OTTAWA — Seventy-nine-year-old Janet Wees says she writes 400 letters a year and usually gets mail delivered at least two or three times a week.
For Wees, Canada Post’s plan to end door-to-door mail delivery, in favour of community mailboxes, is life-changing and she fears it will isolate seniors and poses risks for people with mobility issues.
Wees, who lives in Calgary, recently had a hip replacement. She said she fears walking to a community mailbox won’t be safe for many seniors, including herself.
“I can’t even go down my driveway in the winter because it’s full of ice and snow,” she said in an interview with The Canadian Press. “I really don’t have any way of getting out onto wherever I’m going to go to pick up my mail.”
Canada Post has lost billions in recent years as letter mail volumes cratered thanks largely to digitalization. Ending door-to-door delivery is part of a multi-year overhaul of the business model to save millions of dollars annually.

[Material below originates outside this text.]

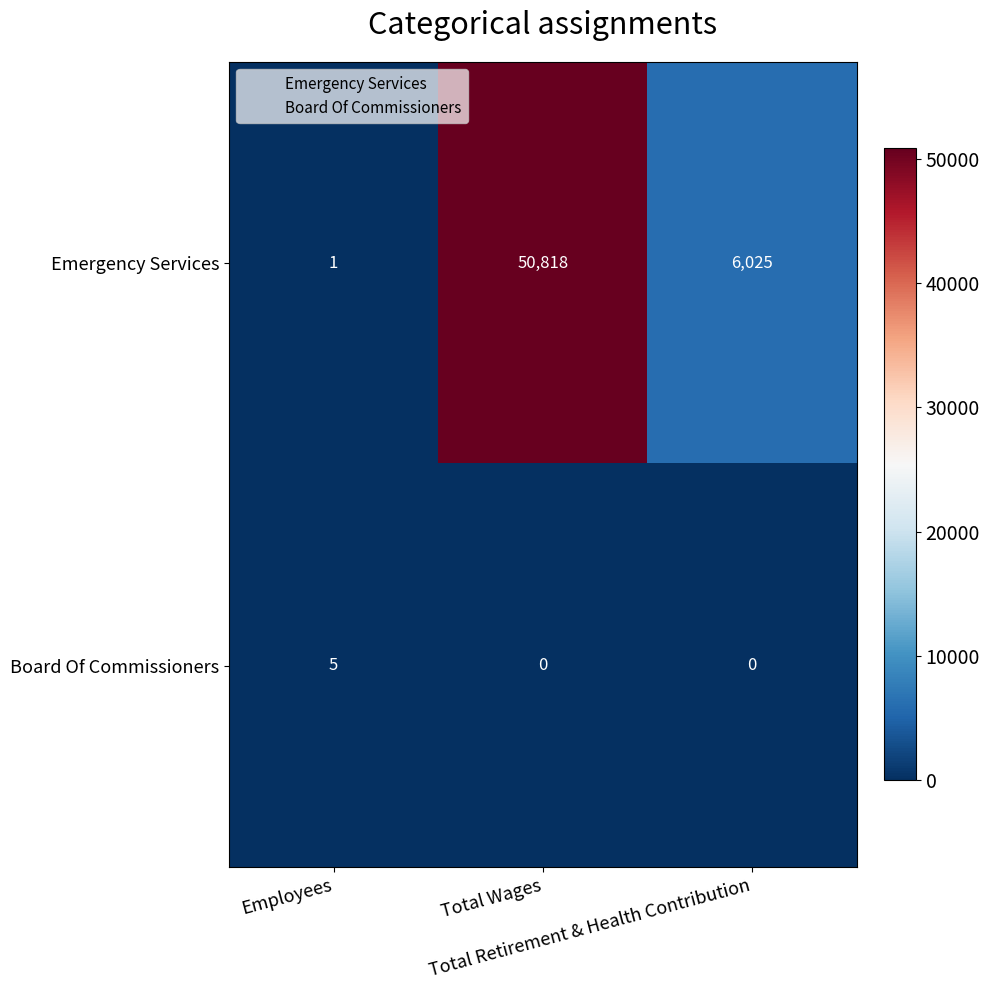

Rank the series by their average value, from lowest to highest.

Board Of Commissioners, Emergency Services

Canada Post announced earlier this week it’s starting preliminary work to convert about four million addresses to community mailboxes. It said the work is expected to take about five years, with different regions moving to community mailboxes each year.

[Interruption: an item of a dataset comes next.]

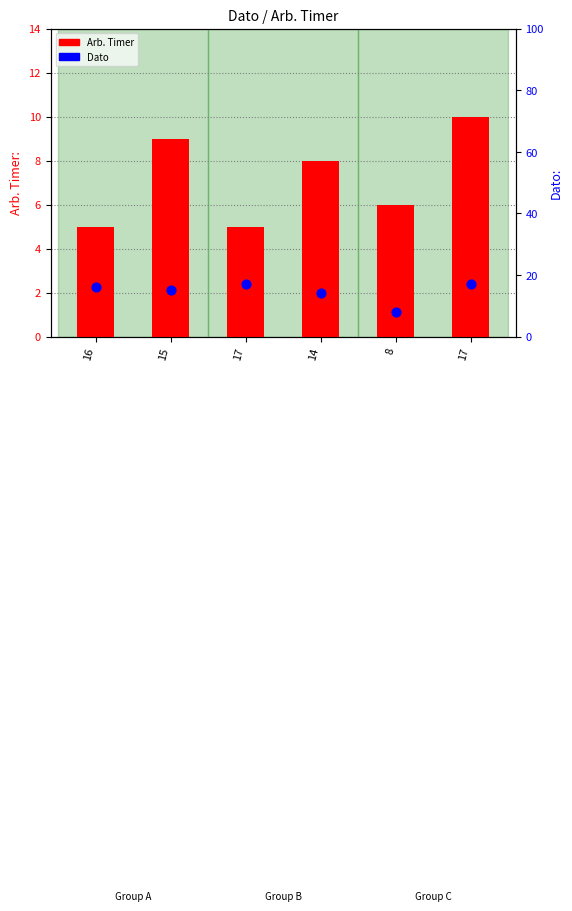

Which series has the largest total across all categories?

Dato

The corporation said it’s starting discussions with 13 communities across Canada — including Ottawa and Winnipeg — as it prepares to move about 136,000 addresses from door-to-door delivery to community mailboxes in late 2026 and early 2027.

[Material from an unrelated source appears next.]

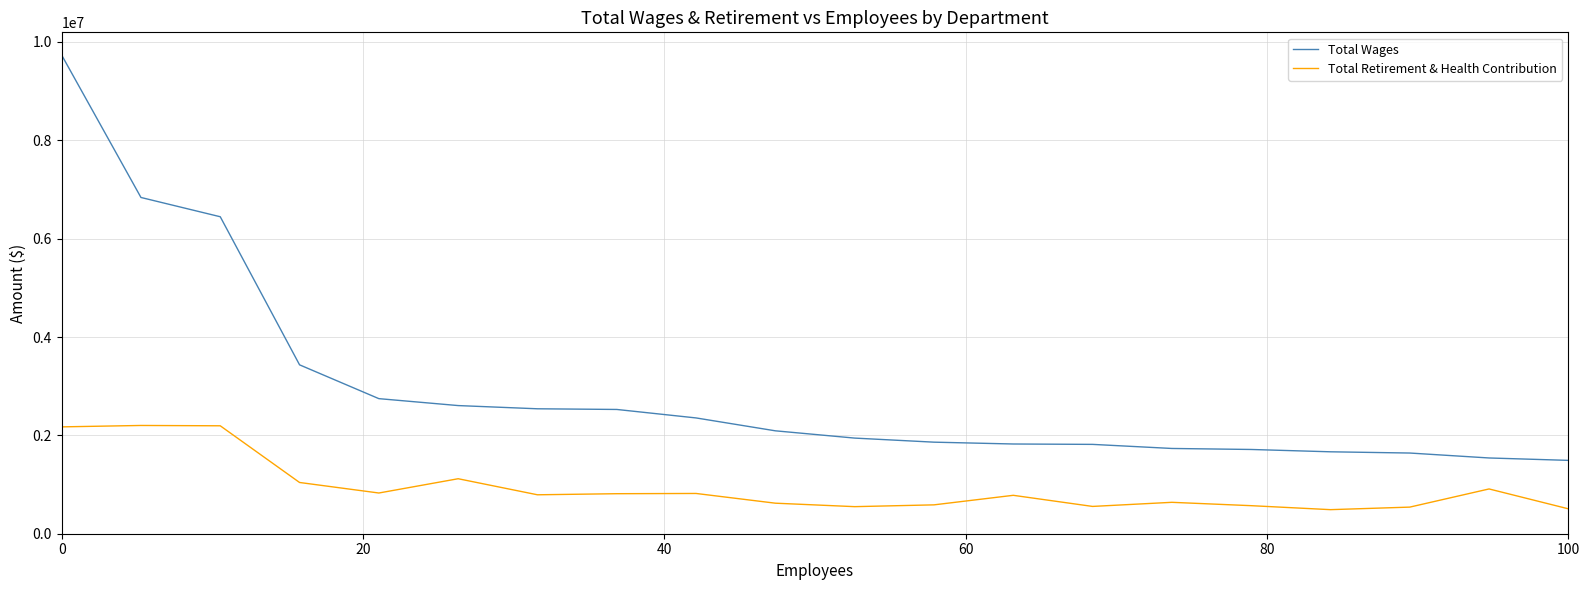

What are all the series names shown in the legend?

Total Wages, Total Retirement & Health Contribution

Canada Post said it’s also reviewing its retail network in preparation for closures of urban and suburban post offices in areas it says are currently over-served.
Wees said letter-writing is a “social thing” and she has several pen pals around the world.
“I’ve got pen pals now in Czech Republic and Australia and England,” she said. “That’s the one thing that kept me going in COVID … reading and writing letters.”
Canada Post has said its accommodation program can offer home delivery for customers who can’t access their mail and parcels.
Wees said she wonders how the postal service will decide who fits into that category.
“If you’re going to deliver to vulnerable people, there are parts of the city where they’re going to be quite busy because there’s whole neighbourhoods with people who are aging in place,” she said. “It’s a problem.”
Anthony Quinn, president of the Canadian Association of Retired Persons, said in an email many members are concerned about the upcoming changes.
“We heard from rural members worried about the changes and what it means to them,” he said, noting that a senior in a rural district could live several kilometres away from a community mailbox.
“We heard from those with mobility issues who want assurances they will still get mail to their door, without having to rely on others. We heard from seniors who say that they can get to the community mailbox when the weather is good, but snow and ice are just too unsafe to risk a trip to a community mailbox.”
Quinn said the organization will inform seniors about Canada Post’s accommodation program, adding it’s “not well known and underutilized.”
He said the Canadian Association of Retired Persons will also ensure Canada Post delivers on its promise of accommodating those who can’t make it safely to community mailboxes.